Валерия Захаровна назвала имя, и Ирина, услышав его, уже в который раз подумала, как мало знает о мире, в котором живет, и даже о той его части, которую, как искусствовед, казалось бы, должна знать как свои пять пальцев. Художник, о котором шла речь, долгие годы перебивался с хлеба на воду, поскольку не скрывал, что считает так называемый соцреализм просто кормушкой для бездарей и карьеристов. Ясно, что рассчитывать на хорошую жизнь ему не приходилось. Надо было менять либо собственные взгляды, либо систему, с которой эти взгляды находились в неразрешимом противоречии. Взгляды он менять не хотел, а изменить систему был не в силах, и те немногие, кто его знал, пророчили ему скорую смерть – если не от цирроза печени, то от алкогольного отравления. А потом все изменилось – резко, в одночасье. Соцреализм продолжал свое победное шествие по залам музеев и выставок, а на талантливого, но чересчур независимого во взглядах аутсайдера, еще вчера зарабатывавшего себе на жизнь оформлением витрин окраинных гастрономов, вдруг, как из рога изобилия, посыпались крупные заказы, из-за которых именитые столпы отечественной живописи готовы были перегрызть друг другу глотки. Никто не мог понять, откуда такая благосклонность Фортуны; поняла это лишь Ирина и лишь теперь, спустя без малого двадцать лет, в этой комнате: причина висела прямо перед ней, красиво выделяясь на фоне темно-вишневого бархата...

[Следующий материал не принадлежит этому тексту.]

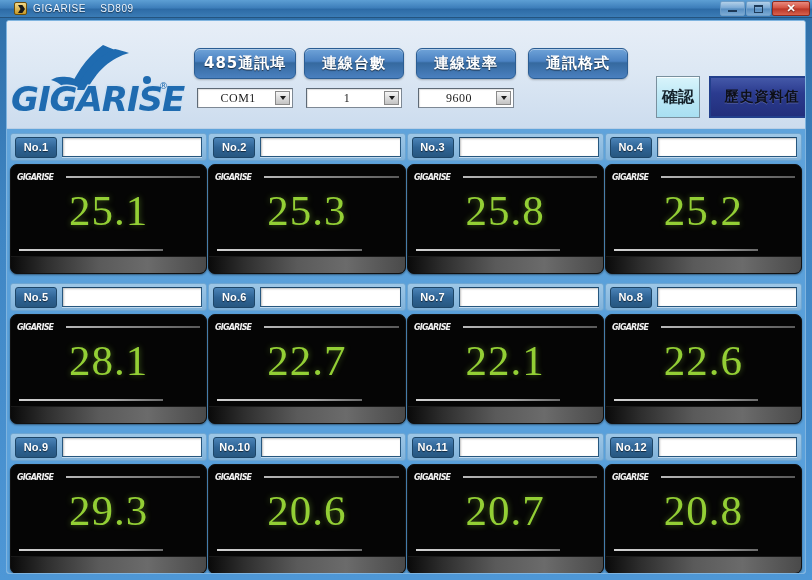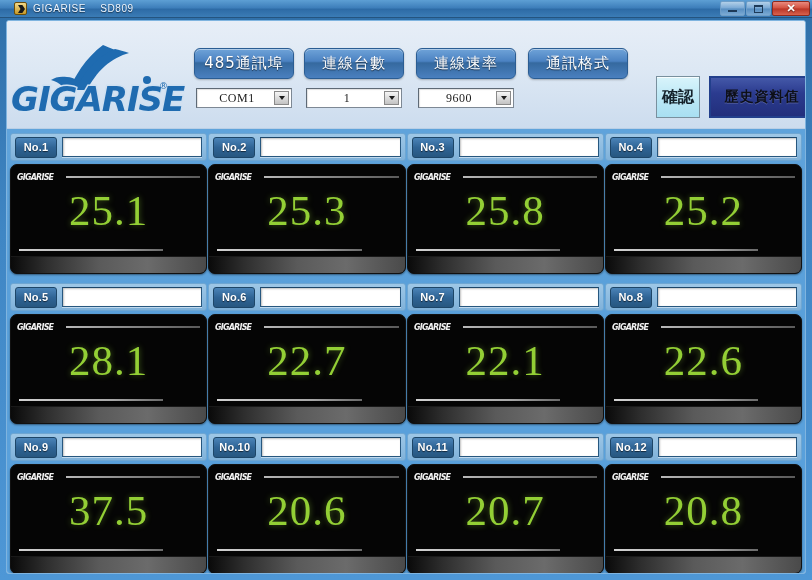--- a/index.html
+++ b/index.html
@@ -129,7 +129,7 @@
     box-shadow: inset 0 1px 0 rgba(255,255,255,0.45), 0 1px 2px rgba(0,0,0,0.25);
     color: #ffffff;
     font-size: 15px;
-    font-weight: normal;
+    font-weight: bold;
     letter-spacing: 1px;
     display: flex;
     align-items: center;

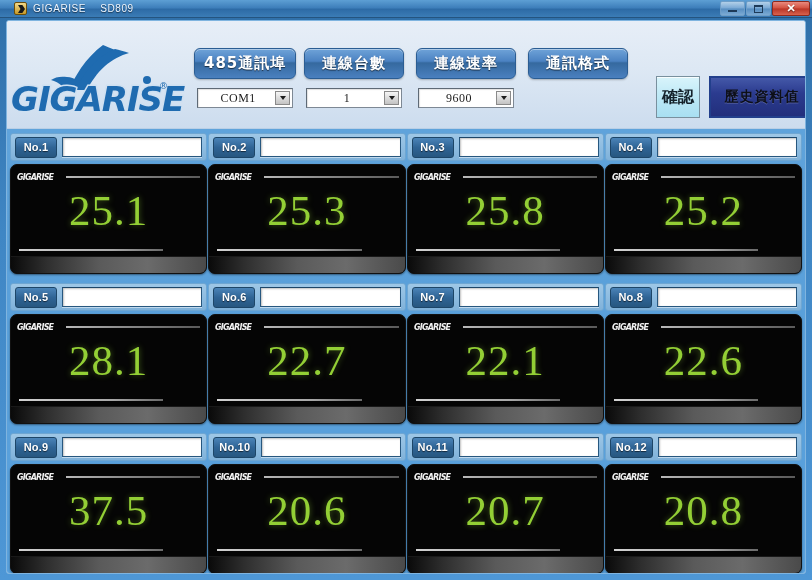--- a/index.html
+++ b/index.html
@@ -542,7 +542,7 @@
       <text x="0" y="8" font-family="DejaVu Sans, Liberation Sans, sans-serif" font-size="8" font-weight="bold" font-style="italic" fill="#f2f2f2" letter-spacing="-0.8">GIGARISE</text>
     </svg>
               <div class="panel-topline"></div>
-              <div class="panel-value">37.5</div>
+              <div class="panel-value">29.3</div>
               <div class="panel-botline"></div>
               <div class="panel-strip"></div>
             </div>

...Уловив в потоке пустой болтовни слово "мадонна", Ирина сосредоточилась на том, что говорила Валерия Захаровна. Оказалось, что речь уже некоторое время идет об интересующем ее предмете, и Ирина отметила про себя, что пропустила момент, когда разговор свернул в новое русло.

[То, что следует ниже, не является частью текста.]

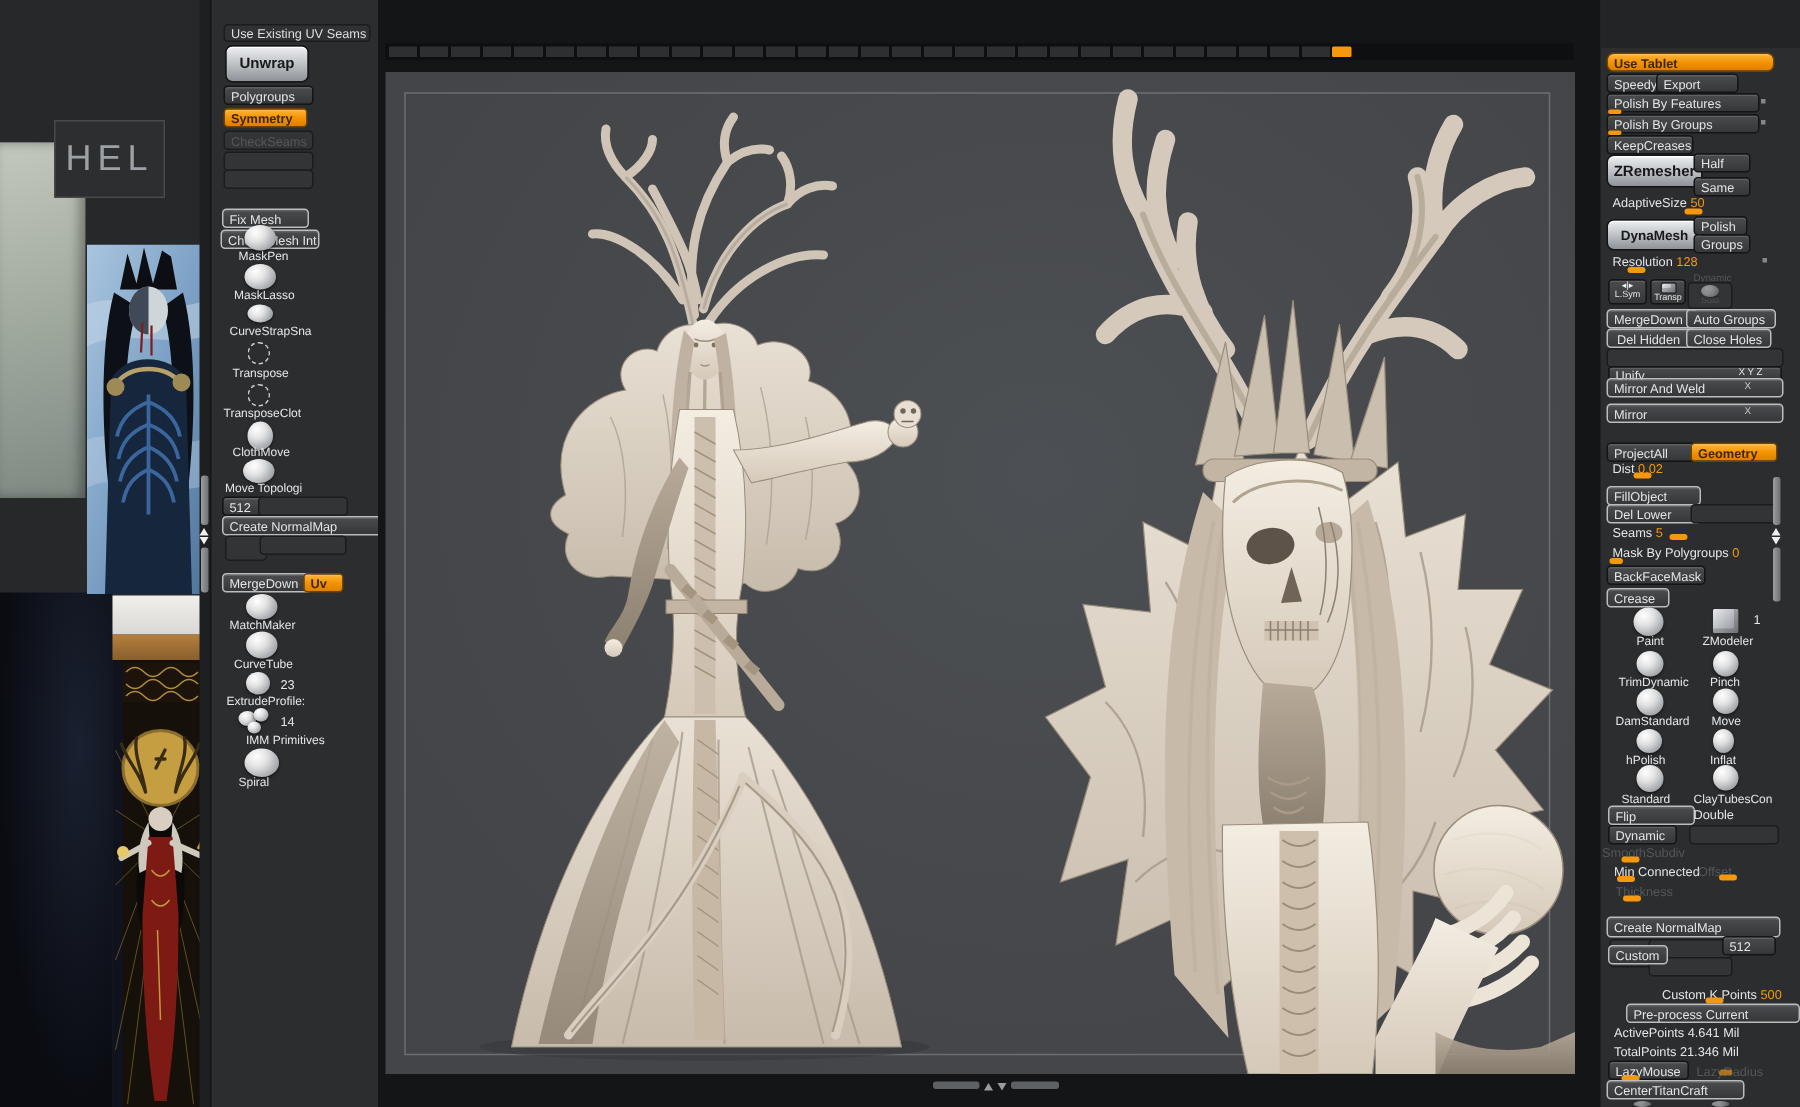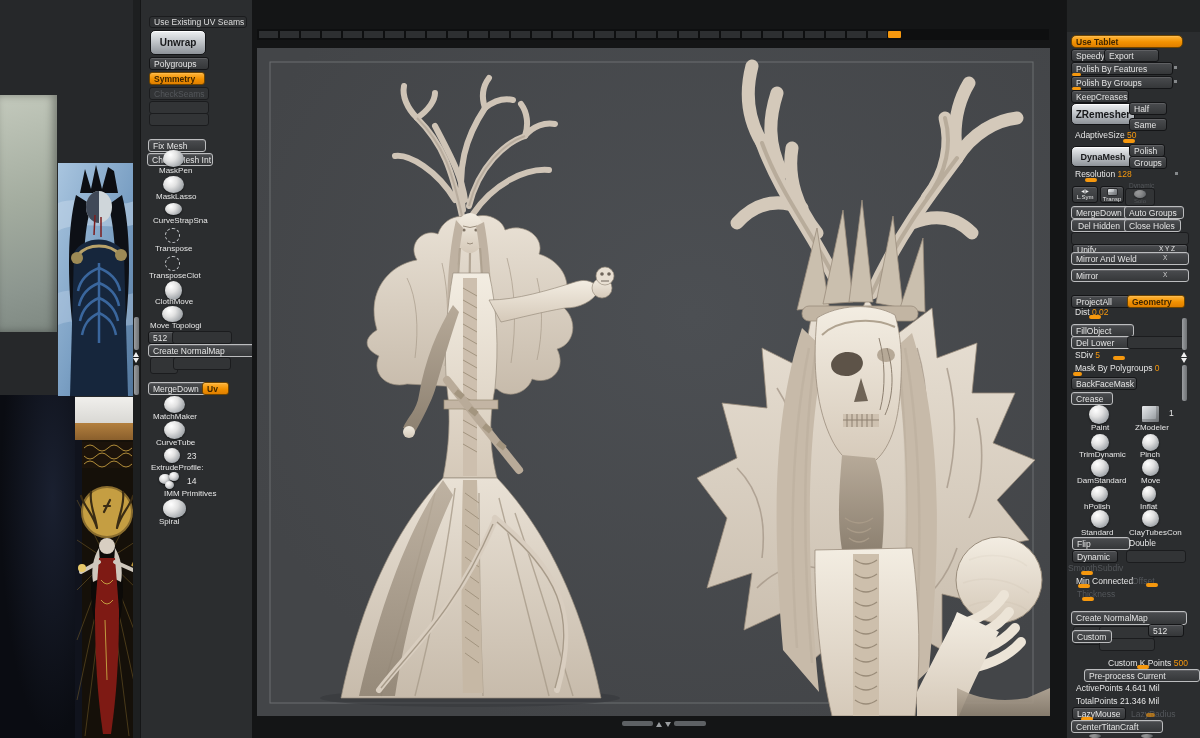--- a/index.html
+++ b/index.html
@@ -41,6 +41,9 @@
     <div class="abs" style="left:0;top:95px;width:57px;height:237px;background:linear-gradient(165deg,#c3c9bc,#a3ac9f 45%,#8c968f 80%,#7e8881);box-shadow:inset -4px 0 8px rgba(0,0,0,.35);"></div>
     <div class="abs" style="left:0;top:395px;width:75px;height:343px;background:radial-gradient(ellipse at 70% 30%,#1a2030,#0a0c12 70%);"></div>
 
+    <div class="abs" style="left:36px;top:80px;width:72px;height:50px;background:#2c2e2f;border:1px solid #47494b;display:flex;align-items:center;justify-content:center;">
+      <span style="color:#9ba1a5;font-size:24px;letter-spacing:4px;">HEL</span>
+    </div>
 
     <svg class="abs" style="left:58px;top:163px;" width="82" height="233" viewBox="0 0 82 233">
       <defs>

– ...Увидела репродукцию в каком-то альбоме, – говорила Валерия Захаровна. – Ну, вы сами можете представить, милочка, что это была за репродукция, если вспомните тогдашний уровень полиграфии. Однако я сразу почувствовала что-то такое... какое-то духовное родство, что ли. Как будто в прошлой жизни я была ею, понимаете? Нет, конечно, сначала все это были просто детские фантазии. Девочкам нравится представлять себя сказочными принцессами, и я не была исключением. Только у моей сказочной принцессы был вполне конкретный облик.